14 thoughts on “You need to know this superfood! Explore the Healing Benefits of Calendula!

  1. Lisa says:

    Love calendula, grow it (it prefers sun and not dampness, as it is suspectible to powdery mildew) Had two young horses come down with Patomic fever last fall and after they went through the vet stuff, they still looked horrible (like a C.M.Russell painting of horses starving in the middle of winter). On a whim I offered them calendula flowers and they scarfed them up. When they were gone, we moved up to dandelion flowers, which they also scarfed up. They are both well and feeling good now!

  2. Deanne says:

    Years ago, a neighbor was surprised when I told her calendula will keep flowering after frost, but it really does. It seems fragile, and like it wouldn’t, but it just keeps going. The seeds are easy to harvest for planting in other places. I like the variety of colors (yellows and oranges) and petal styles (singles and doubles). A very pretty plant which I have been harvesting for years, although I haven’t always used what I harvest. I admit that a couple weeks ago, I discovered stashes from the past several years. I think the chickens will get them. I should start adding my 2023 harvest to my meals. 🙂

    • Dr. Brandon Rose says:

      There’s no data establishing safety during breastfeeding; until that becomes available I’d recommend avoiding it while nursing.

      -Dr. Rose

  3. Jean Harmon says:

    Many years ago I sold two goats to a man that wanted to have fresh goat milk. Quite a while afterwards the goats developed something wrong with their udders. They looked terrible! Sort of like bumpy scales all over with much discoloration. I had no idea what to do, but, had some homemade calendula oil on hand. I used the whole quart of that oil on those two goat’s udders. The next day or very soon after, the discoloration was completely gone. The udders had no more bumps on them. They looked amazingly well. I had no clue as to what I was doing back then. But that left quite an impression on me.

  4. Lazy K says:

    I must be the worst gardener in the world because I had a terrible time getting my calendula seeds to grow. I had a few come up and bloom but the blooms were small and the seeds were TINY. I left the seeds in the pot they were in but I doubt they will reproduce. I’ll try again this year. Thanks for the article Dr. Rose!

  5. D. E. says:

    Hello, I have grown both the single and multi petal calendula. I prefer the single petal because it is harder for bugs to hide in them. 🙂

    • Rebekah Carmichael says:

      I hadn’t considered that. I have been quite annoyed how many bug are in the blooms.
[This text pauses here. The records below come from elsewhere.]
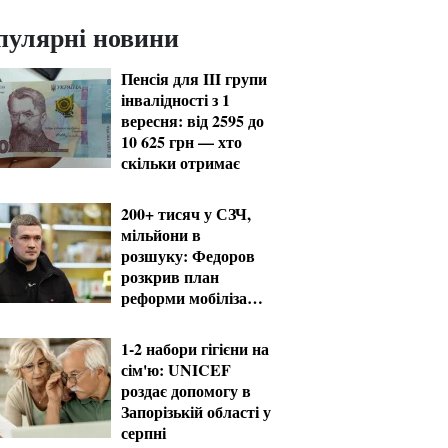
пулярні новини
Пенсія для III групи
інвалідності з 1
вересня: від 2595 до
10 625 грн — хто
скільки отримає
200+ тисяч у СЗЧ,
мільйони в
розшуку: Федоров
розкрив план
реформи мобілізації
та ТЦК
1-2 набори гігієни на
сім'ю: UNICEF
роздає допомогу в
Запорізькій області у
серпні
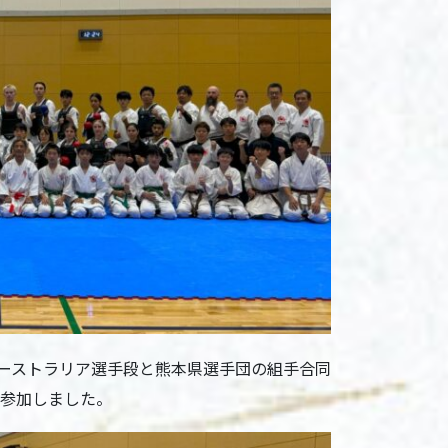
ーストラリア選手段と熊本県選手団の組手合同
が参加しました。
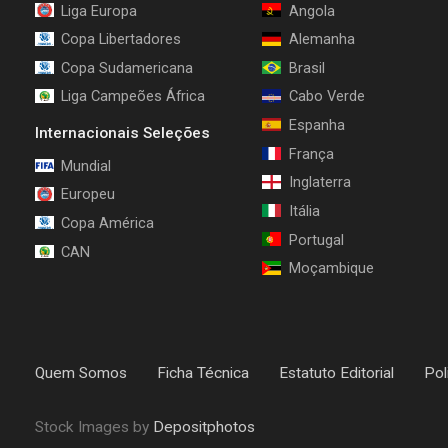
Liga Europa
Angola
Copa Libertadores
Alemanha
Copa Sudamericana
Brasil
Liga Campeões África
Cabo Verde
Espanha
Internacionais Seleções
França
Mundial
Inglaterra
Europeu
Itália
Copa América
Portugal
CAN
Moçambique
Quem Somos
Ficha Técnica
Estatuto Editorial
Pol
Stock Images by
Depositphotos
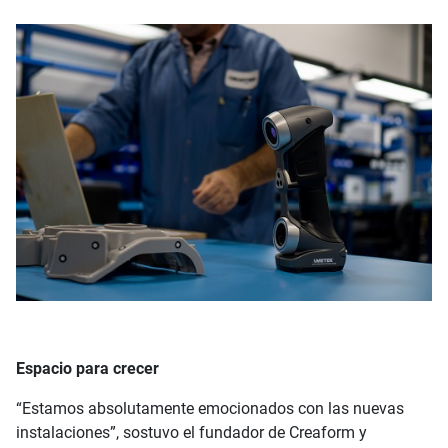
Espacio para crecer
“Estamos absolutamente emocionados con las nuevas
instalaciones”, sostuvo el fundador de Creaform y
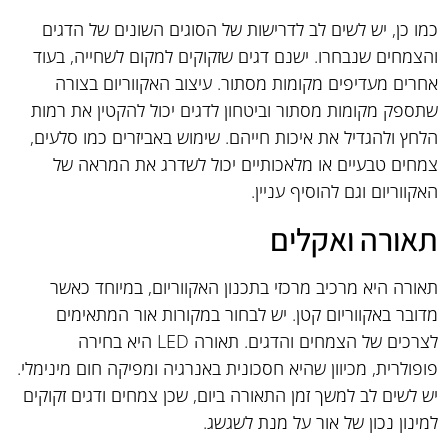
כמו כן, יש לשים לב לדרישות של הסוגים השונים של הדגים
והצמחים שנבחרו. ישנם דגים שזקוקים למקום לשחייה, בעוד
אחרים מעדיפים מקומות מסתור. עיצוב האקווריום בצורה
שתספק מקומות מסתור וביטחון לדגים יכול להקטין את רמות
הלחץ ולהגדיל את איכות חייהם. שימוש באביזרים כמו סלעים,
צמחים טבעיים או מלאכותיים יכול לשדרג את המראה של
האקווריום וגם להוסיף עניין.
תאורה ואקלים
תאורה היא מרכיב מרכזי בתכנון האקווריום, במיוחד כאשר
מדובר באקווריום קטן. יש לבחור במקורות אור המתאימים
לצרכים של הצמחים והדגים. תאורה LED היא בחירה
פופולרית, מכיוון שהיא חסכונית באנרגיה ומפיקה חום מינימלי.
יש לשים לב למשך זמן התאורה ביום, שכן צמחים ודגים זקוקים
למינון נכון של אור על מנת לשגשג.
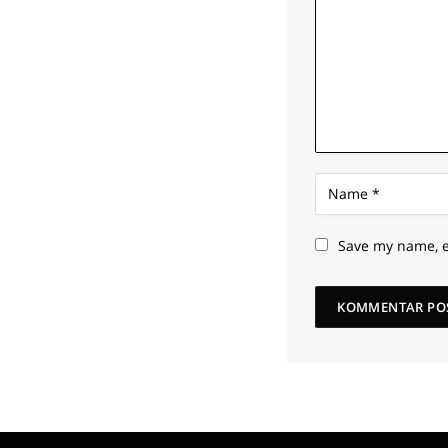
Save my name, e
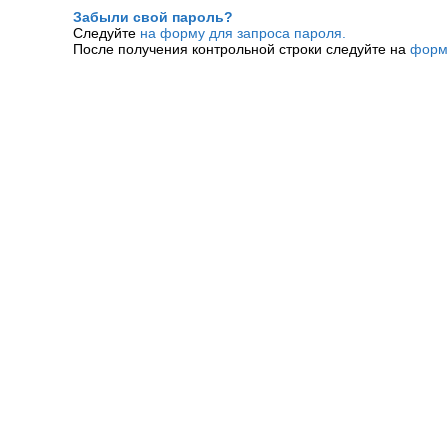
Забыли свой пароль?
Следуйте
на форму для запроса пароля.
После получения контрольной строки следуйте на
форм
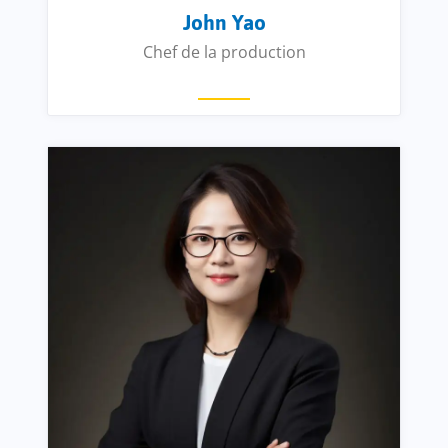
John Yao
Chef de la production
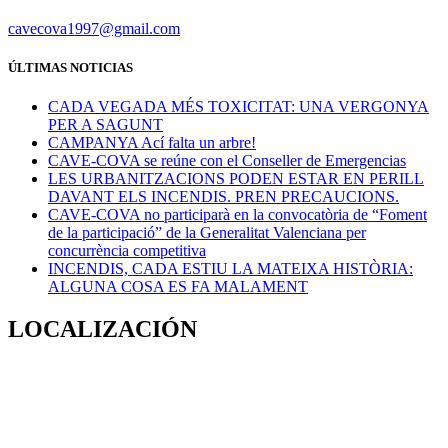
cavecova1997@gmail.com
ÚLTIMAS NOTICIAS
CADA VEGADA MÉS TOXICITAT: UNA VERGONYA
PER A SAGUNT
CAMPANYA Ací falta un arbre!
CAVE-COVA se reúne con el Conseller de Emergencias
LES URBANITZACIONS PODEN ESTAR EN PERILL
DAVANT ELS INCENDIS. PREN PRECAUCIONS.
CAVE-COVA no participarà en la convocatòria de “Foment
de la participació” de la Generalitat Valenciana per
concurrència competitiva
INCENDIS, CADA ESTIU LA MATEIXA HISTÒRIA:
ALGUNA COSA ES FA MALAMENT
LOCALIZACIÓN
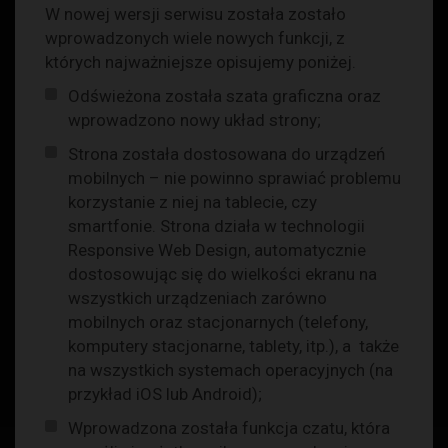
W nowej wersji serwisu została zostało
wprowadzonych wiele nowych funkcji, z
których najważniejsze opisujemy poniżej.
Odświeżona została szata graficzna oraz
wprowadzono nowy układ strony;
Strona została dostosowana do urządzeń
mobilnych – nie powinno sprawiać problemu
korzystanie z niej na tablecie, czy
smartfonie. Strona działa w technologii
Responsive Web Design, automatycznie
dostosowując się do wielkości ekranu na
wszystkich urządzeniach zarówno
mobilnych oraz stacjonarnych (telefony,
komputery stacjonarne, tablety, itp.), a także
na wszystkich systemach operacyjnych (na
przykład iOS lub Android);
Wprowadzona została funkcja czatu, która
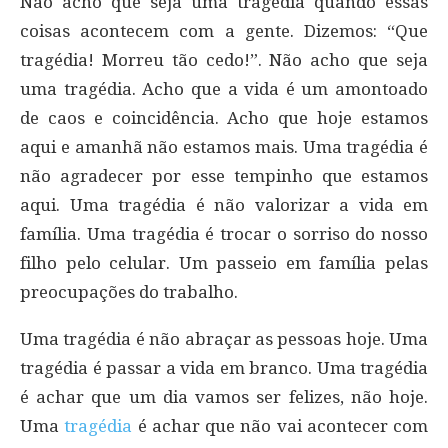
Não acho que seja uma tragédia quando essas
coisas acontecem com a gente. Dizemos: “Que
tragédia! Morreu tão cedo!”. Não acho que seja
uma tragédia. Acho que a vida é um amontoado
de caos e coincidência. Acho que hoje estamos
aqui e amanhã não estamos mais. Uma tragédia é
não agradecer por esse tempinho que estamos
aqui. Uma tragédia é não valorizar a vida em
família. Uma tragédia é trocar o sorriso do nosso
filho pelo celular. Um passeio em família pelas
preocupações do trabalho.
Uma tragédia é não abraçar as pessoas hoje. Uma
tragédia é passar a vida em branco. Uma tragédia
é achar que um dia vamos ser felizes, não hoje.
Uma
tragédia
é achar que não vai acontecer com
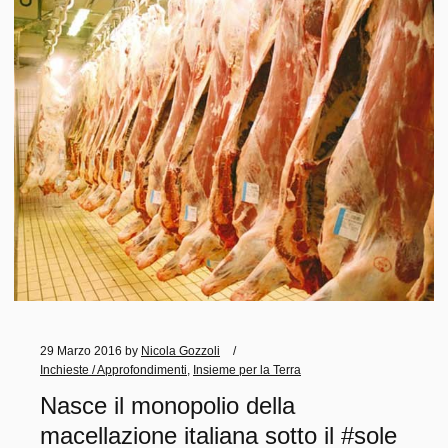
29 Marzo 2016
by
Nicola Gozzoli
Inchieste / Approfondimenti
,
Insieme per la Terra
Nasce il monopolio della
macellazione italiana sotto il #sole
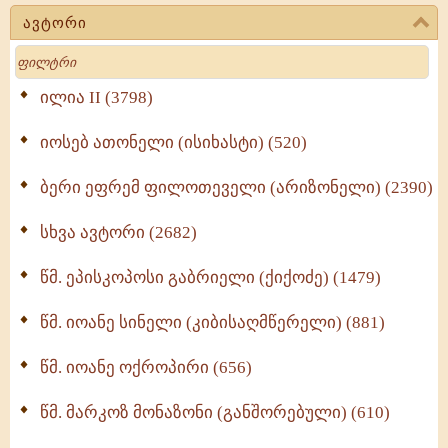
(723)
ავტორი
მოძღვრის ძალზე სასარგებლო რჩევები
Search
მრევლისათვის (545)
Wisdomge (514)
ილია II (3798)
იოსებ ათონელი (ისიხასტი) (520)
ქადაგებანი გაბრიელ ეპისკოპოსისა - II ტომი
(370)
ბერი ეფრემ ფილოთეველი (არიზონელი) (2390)
სულიერი ცხოვრების სახელმძღვანელო -
ნაწილი II (369)
სხვა ავტორი (2682)
ღმერთი და ადამიანები (287)
წმ. ეპისკოპოსი გაბრიელი (ქიქოძე) (1479)
ბერის დიადემა (278)
წმ. იოანე სინელი (კიბისაღმწერელი) (881)
მონაზვნური გამოცდილების გადმოცემა (273)
წმ. იოანე ოქროპირი (656)
ოთხი ასეული თავი სიყვარულის შესახებ (259)
წმ. მარკოზ მონაზონი (განშორებული) (610)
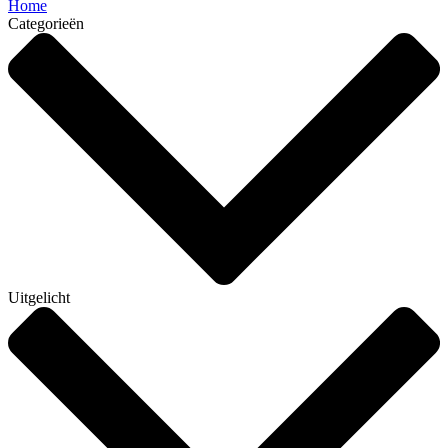
Home
Categorieën
Uitgelicht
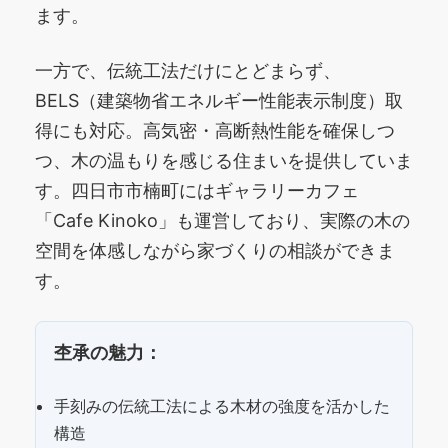
ます。
一方で、伝統工法だけにとどまらず、
BELS（建築物省エネルギー性能表示制度）取
得にも対応。高気密・高断熱性能を確保しつ
つ、木の温もりを感じる住まいを提供していま
す。四日市市楠町にはギャラリーカフェ
「Cafe Kinoko」も運営しており、実際の木の
空間を体感しながら家づくりの相談ができま
す。
杢承の魅力：
手刻みの伝統工法による木材の強度を活かした
構造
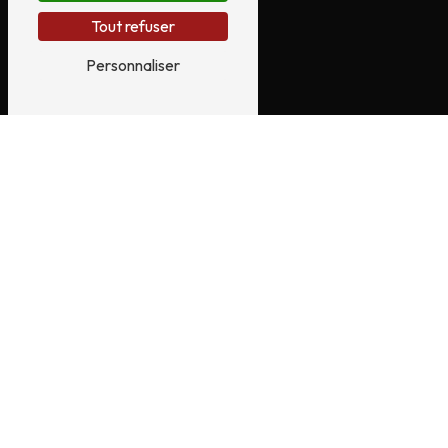
Tout refuser
Personnaliser
E-mail
servicesautos16@gmail.com
N'hésitez pas à nous
contacter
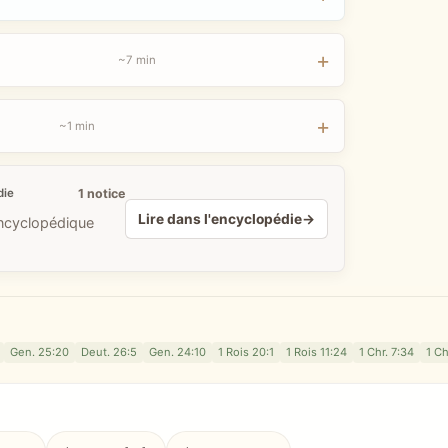
~7 min
~1 min
1 notice
die
Lire dans l'encyclopédie
→
encyclopédique
Gen. 25:20
Deut. 26:5
Gen. 24:10
1 Rois 20:1
1 Rois 11:24
1 Chr. 7:34
1 Ch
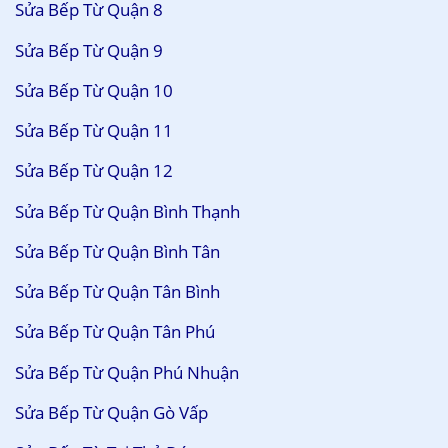
Sửa Bếp Từ Quận 8
Sửa Bếp Từ Quận 9
Sửa Bếp Từ Quận 10
Sửa Bếp Từ Quận 11
Sửa Bếp Từ Quận 12
Sửa Bếp Từ Quận Bình Thạnh
Sửa Bếp Từ Quận Bình Tân
Sửa Bếp Từ Quận Tân Bình
Sửa Bếp Từ Quận Tân Phú
Sửa Bếp Từ Quận Phú Nhuận
Sửa Bếp Từ Quận Gò Vấp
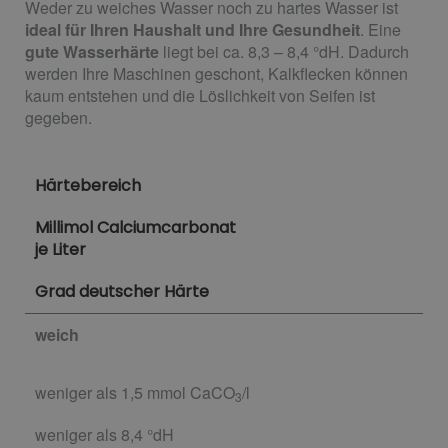
Weder zu weiches Wasser noch zu hartes Wasser ist
ideal für Ihren Haushalt und Ihre Gesundheit
. Eine
gute Wasserhärte
liegt bei ca. 8,3 – 8,4 °dH. Dadurch
werden Ihre Maschinen geschont, Kalkflecken können
kaum entstehen und die Löslichkeit von Seifen ist
gegeben.
Härtebereich
Millimol Calciumcarbonat
je Liter
Grad deutscher Härte
weich
weniger als 1,5 mmol CaCO
/l
3
weniger als 8,4 °dH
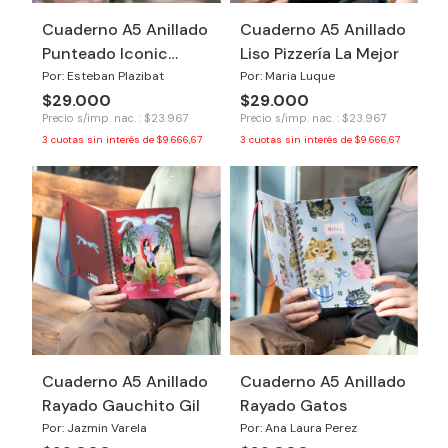
Cuaderno A5 Anillado
Cuaderno A5 Anillado
Punteado Iconic
Liso Pizzería La Mejor
Chairs
Por: Esteban Plazibat
Por: Maria Luque
$29.000
$29.000
Precio s/imp. nac. : $23.967
Precio s/imp. nac. : $23.967
3
cuotas sin interés de
$9.666,67
3
cuotas sin interés de
$9.666,67
Cuaderno A5 Anillado
Cuaderno A5 Anillado
Rayado Gauchito Gil
Rayado Gatos
Por: Jazmin Varela
Por: Ana Laura Perez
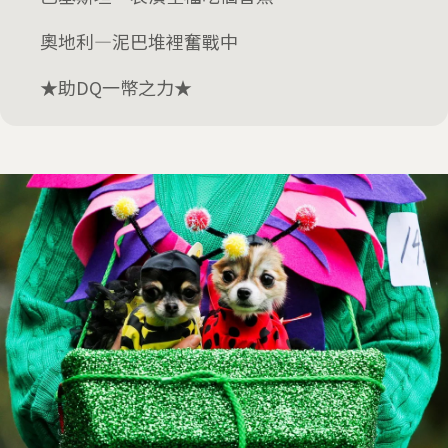
奧地利—泥巴堆裡奮戰中
★助DQ一幣之力★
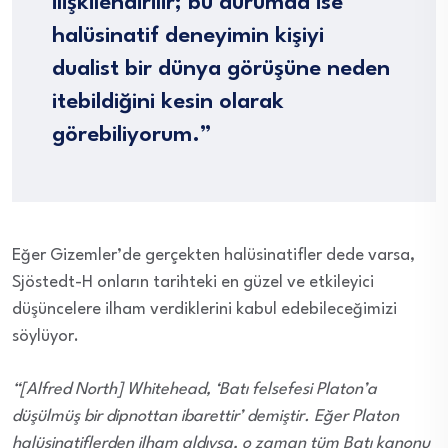
ilişkilendirilir; bu durumda ise
halüsinatif deneyimin kişiyi
dualist bir dünya görüşüne neden
itebildiğini kesin olarak
görebiliyorum.”
Eğer Gizemler’de gerçekten halüsinatifler dede varsa,
Sjöstedt-H onların tarihteki en güzel ve etkileyici
düşüncelere ilham verdiklerini kabul edebileceğimizi
söylüyor.
“[Alfred North] Whitehead, ‘Batı felsefesi Platon’a
düşülmüş bir dipnottan ibarettir’ demiştir. Eğer Platon
halüsinatiflerden ilham aldıysa, o zaman tüm Batı kanonu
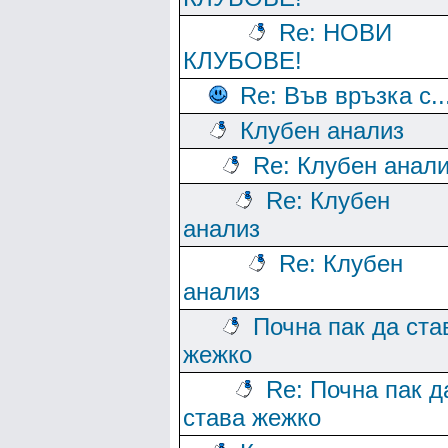
Re: НОВИ
КЛУБОВЕ!
Re: Във връзка с..
Клубен анализ
Re: Клубен анал
Re: Клубен
анализ
Re: Клубен
анализ
Почна пак да ста
жежко
Re: Почна пак д
става жежко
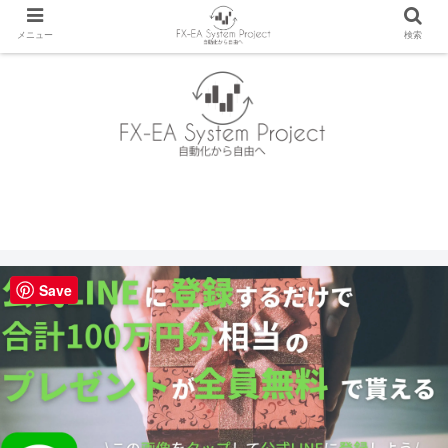
メニュー
検索
Save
Tiny yellow ones that bite. That’s interesting, thanks for the tip!

  6. Linda Stritzel says:

    Great article Dr. Rose ! Calendula has become one of my favorite summer flowers along with Nasturtiums . I love to sprinkle the petals on my salads there tasty and beautiful!

  7. Dawn says:

    My hubby (a young 50yrs) love to motorcross race (amateur) and this time, when he fell off and got hurt, I gave him Calendula, Echinacea, Ginger, Burdock, and Licorice … he LOVED it. He said he felt so much better … pain, discomfort, inflammation. He swears by it now; it’s His Tea by name. Uses it in evening when he is run down, sore, needing some internal support. What was I thinking when I made it? Reduce inflammation, support repair of cartlige, calm pain internally and flush out toxins from a hard work out on the track … Lord knows that he just goes at it hard so his body was thankful for the support 🙂

  8. Rebekah Carmichael says:

    If added to soups, does it matter when you add them? Does the heat of the soup effect properties of Calendula?

  9. Christine Grangaard says:

    Loved reading the comments and looking forward to growing flowers/herbs in my little Alaskan garden soon!